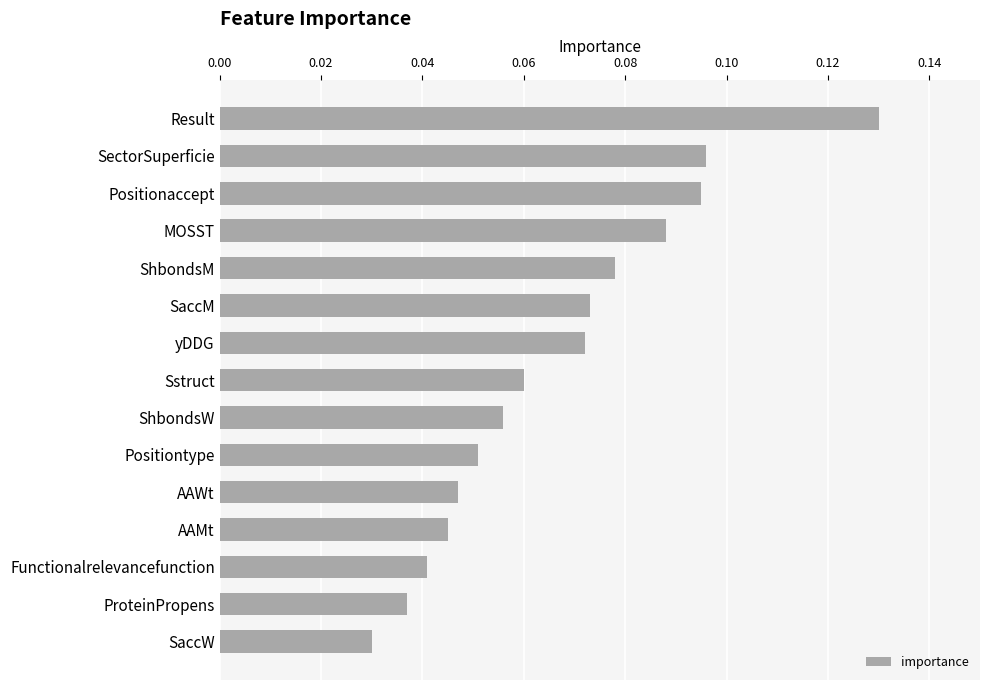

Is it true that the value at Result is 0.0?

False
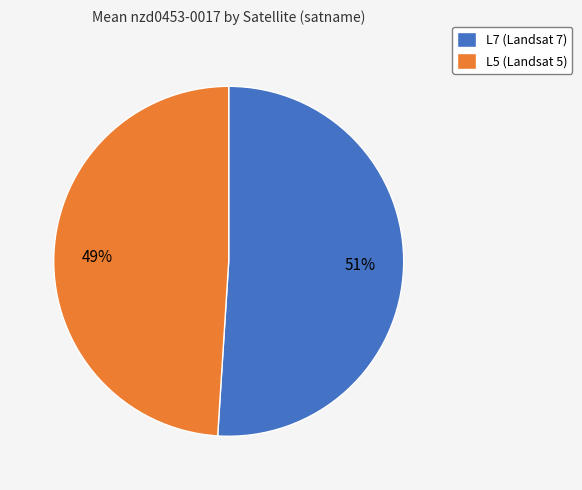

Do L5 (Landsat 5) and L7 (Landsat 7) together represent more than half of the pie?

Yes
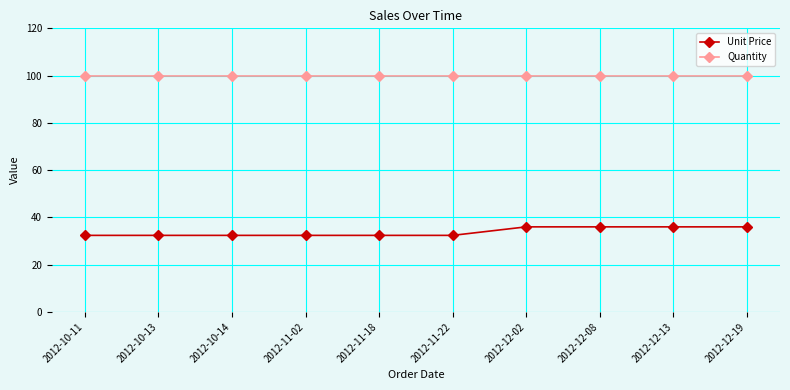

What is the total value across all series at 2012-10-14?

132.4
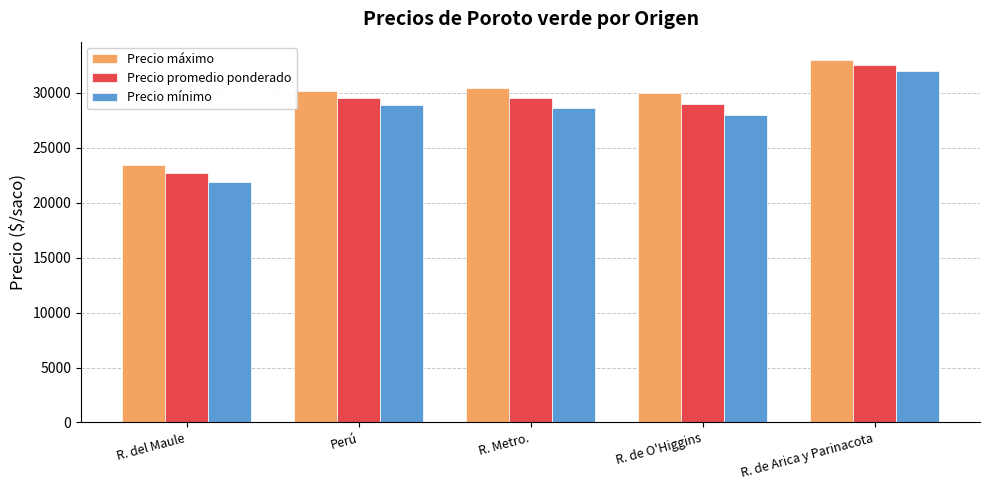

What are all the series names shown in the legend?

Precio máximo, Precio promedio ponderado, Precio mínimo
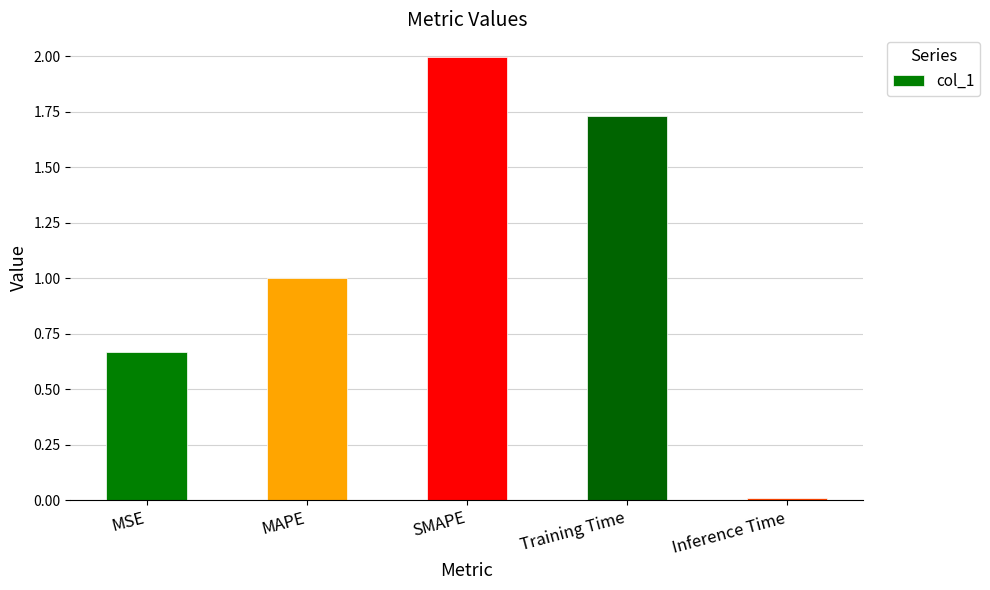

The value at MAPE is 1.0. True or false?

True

- _EXERCISE DETAILS_:
Recast the lines above as a JSON list of strings, one string per line, skipping blank lines. Leave the pictures out of the answer.

- _EXPECTED OUTPUT_:
[
  "Is it true that the value at Result is 0.0?",
  "False",
  "Do L5 (Landsat 5) and L7 (Landsat 7) together represent more than half of the pie?",
  "Yes",
  "What is the total value across all series at 2012-10-14?",
  "132.4",
  "What are all the series names shown in the legend?",
  "Precio máximo, Precio promedio ponderado, Precio mínimo",
  "The value at MAPE is 1.0. True or false?",
  "True"
]